You grew up in La Fontaine. What did you do for fun?
Locals pronounce it La Fountain. According to the city-limits signs, [the town’s] population was 627. Had there not been two grain elevators along the bend in Highway 15, you would have been able to see one city-limits sign from the other. My brother and I had a paper route, but other than that, we played ball into the evenings. We’d ride our bikes and come home after dark and my parents never had to worry about us. This was the 1950s—a pretty idyllic time to grow up.

When you were 14, your parents took you to your first hockey game—an IHL contest between the Fort Wayne Komets and the Muskegon Zephyrs. Was that a life-changer for you?
It seems dramatic to call it an epiphany moment, but that’s what it was. I was a point guard and I earned a letter jacket as a second baseman, but I wasn’t going to go beyond high school as an athlete. I wanted to be a baseball broadcaster until I saw hockey for the first time in Fort Wayne. That was it. There were two hockey teams in Indiana at that time— the Indianapolis Chiefs and the Fort Wayne Komets. The chances for someone coming out of Indiana to be a hockey broadcaster were pretty slim. It seemed far-fetched—especially to my parents—but they encouraged me all along.

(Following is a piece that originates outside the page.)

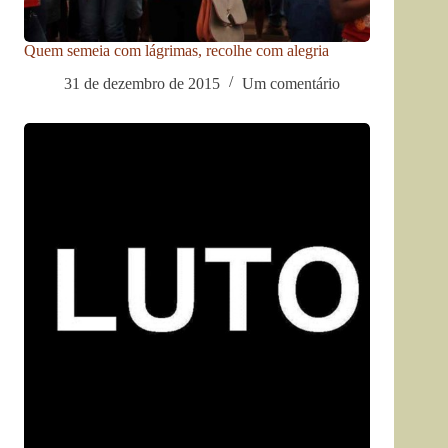
Quem semeia com lágrimas, recolhe com alegria
31 de dezembro de 2015
Um comentário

So how did you work at becoming a hockey announcer?
My dad was a band director who became a high school principal. But he also ran a music store. One of the things he had at his store was a battery-powered, reel-to-reel tape recorder. So he gave me one of those to use and I would go to Fort Wayne Komets games on Wednesday nights. I’d go to an empty section, sit by myself, and call the game. I would listen to my tape in the car on the way home. That helped in my development and I encourage kids who are just starting this to do that.

You’ve made a habit of writing handwritten letters every day to friends, colleagues, and others who have influenced you. Why?
When you write a letter, you get to really think through what you want to say, because you write slowly, you don’t rip it off quickly like you would in an email. At a leisurely pace, you can think through what words you want to use and arrange them from the heart in a way you hope will be meaningful for people. I like them to be a surprise, so I can’t send people an email asking for their addresses. There are some people I still want to reach that I haven’t found yet. You want that to happen as you get older before you can’t do it anymore.

Do people write back?
I do get some back. And that’s the selfish part of the gift, is when you hear back.

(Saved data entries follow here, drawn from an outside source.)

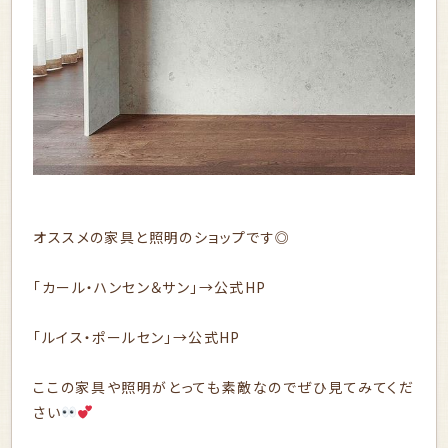
オススメの家具と照明のショップです◎
「カール・ハンセン＆サン」→
公式HP
「ルイス・ポールセン」→
公式HP
ここの家具や照明がとっても素敵なのでぜひ見てみてくだ
さい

What do you love about the All-Star game and the skills competitions?
I enjoy the fastest-skater contest and the hardest-shot competition. Zdeno Chara’s mark (105.9 mph, set in 2011) has been there for almost a decade. One of these years that record will fall, but that competition interests me a lot. The game itself, it’s fun to watch the guys interact with each other and see what kind of creative plays they can come up with. I feel sorry for the goaltenders though. Three on three has made it more entertaining to watch and more creative for the players. But by and large you realize that after the All Star game is over, we get back to full-bore hockey, where you have body-checking and the kind of hockey that appealed to me in the first place. But it’s fun to see the best players in the world on the ice together.

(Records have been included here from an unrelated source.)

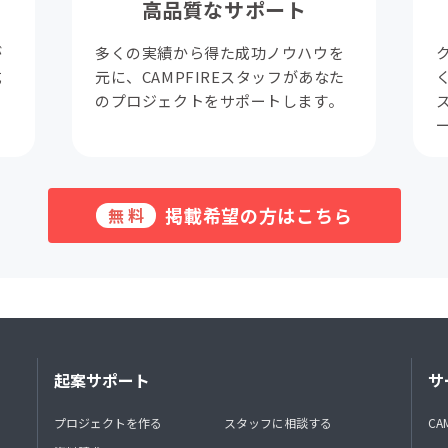
高品質なサポート
が
多くの実績から得た成功ノウハウを
成
元に、CAMPFIREスタッフがあなた
。
のプロジェクトをサポートします。
掲載希望の方はこちら
無料
起案サポート
サ
プロジェクトを作る
スタッフに相談する
CA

How do you keep warm during the Winter Classic, those outdoor hockey matches?
We usually have blankets and winter underwear on. We’ll drink lots of coffee. My coldest Winter Classic was in Ann Arbor in 2014. It was 18 degrees and it snowed all day. It went to overtime and a shootout. By the third period, my teeth were chattering and I was hoping it wasn’t coming through on the air.

What do you do if you need to go to the bathroom during the game?
Red Barber, in his influential book on broadcasting, said that you take care of that before the game. As I’ve gotten older, I go before each period, whether I have to or not! You never know if a pane of glass will break, or anything like that. You never walk by a toilet before the period starts.